ASSIGNED TASK:
Please repeat every one of the records below word for word, leaving out the pictures.

RECORDS SUPPLIED:
----------
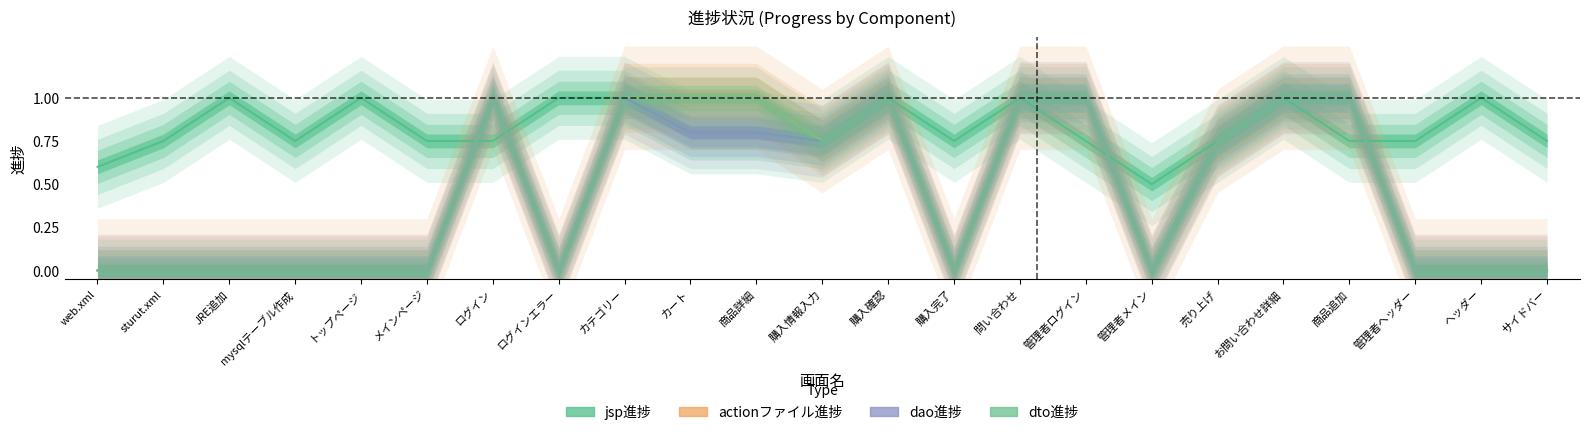

Is the value of actionファイル進捗 at ログイン greater than the value of dao進捗 at 購入完了?

Yes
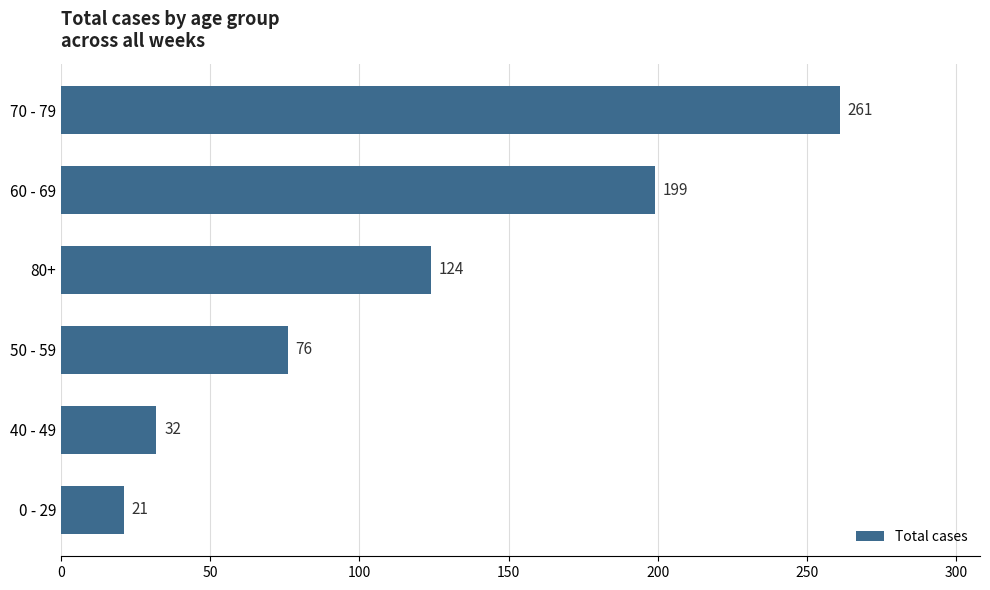

What is the greatest value displayed?

261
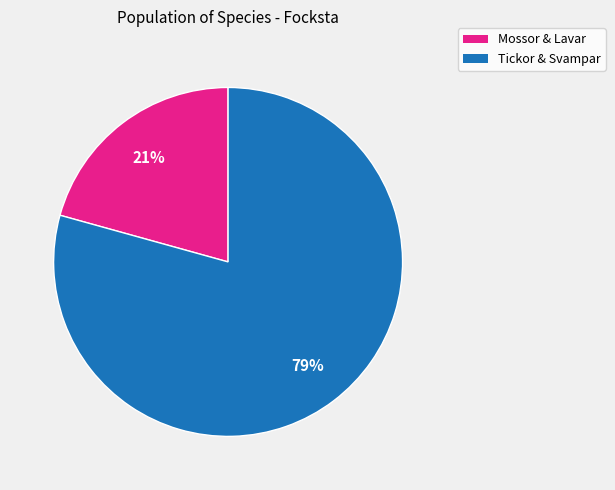

To the nearest percent, what is the average slice percentage?

50%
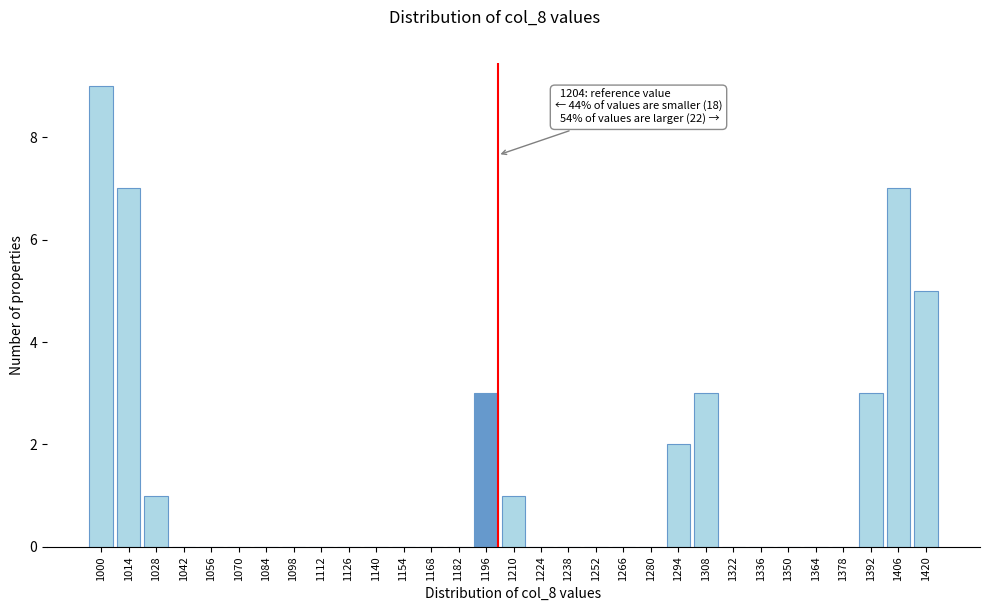

Read the value at 1392.

3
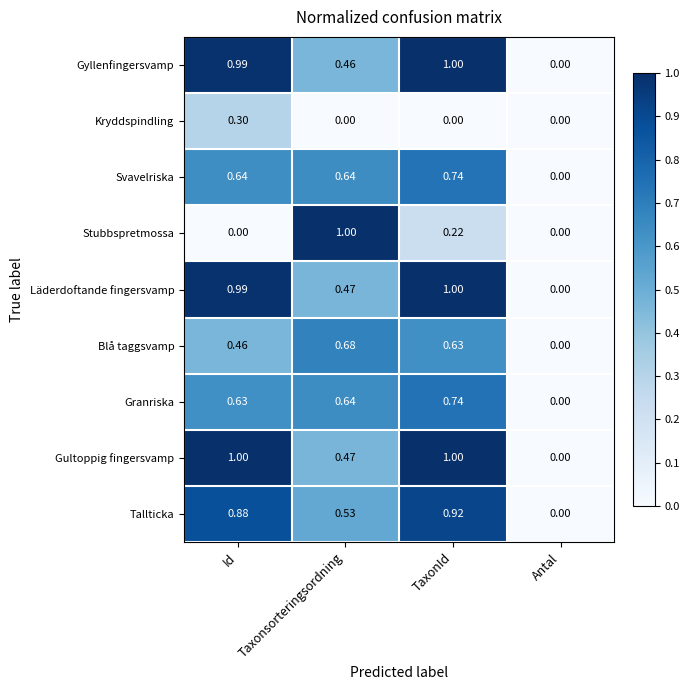

Where is Svavelriska nearest to the value 0?

Antal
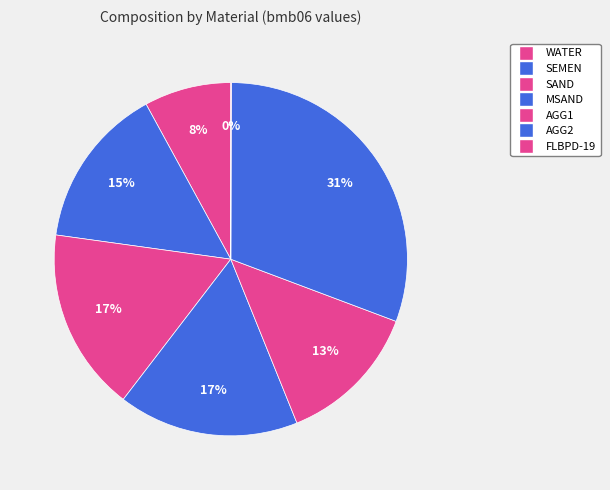

To the nearest percent, what percentage of the pie is AGG2?

31%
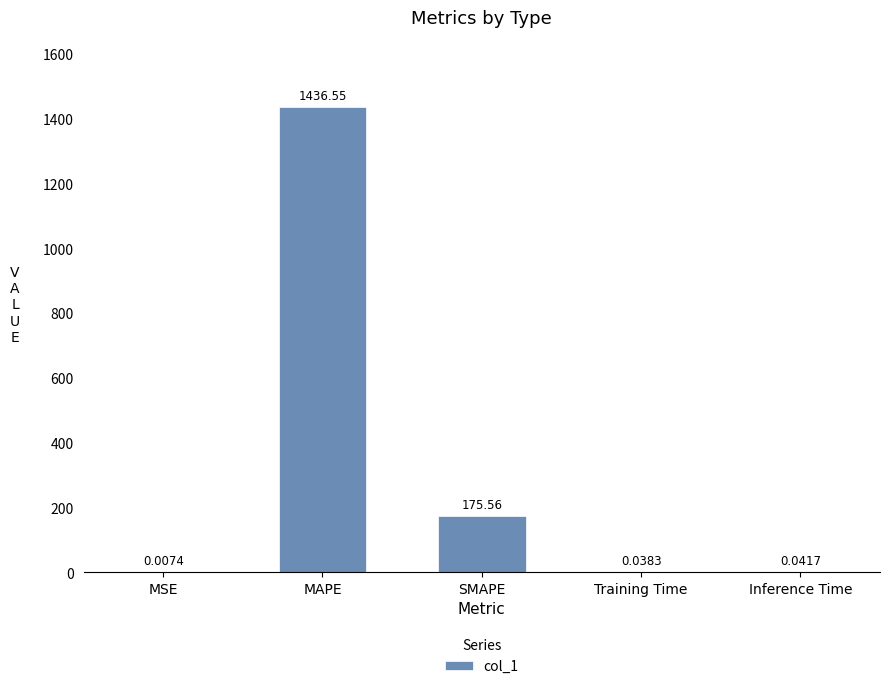

What is the change in value from MSE to SMAPE?

+175.6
----------
YOUR RESPONSE:
Is the value of actionファイル進捗 at ログイン greater than the value of dao進捗 at 購入完了?

Yes

What is the greatest value displayed?

261

To the nearest percent, what is the average slice percentage?

50%

Read the value at 1392.

3

Where is Svavelriska nearest to the value 0?

Antal

To the nearest percent, what percentage of the pie is AGG2?

31%

What is the change in value from MSE to SMAPE?

+175.6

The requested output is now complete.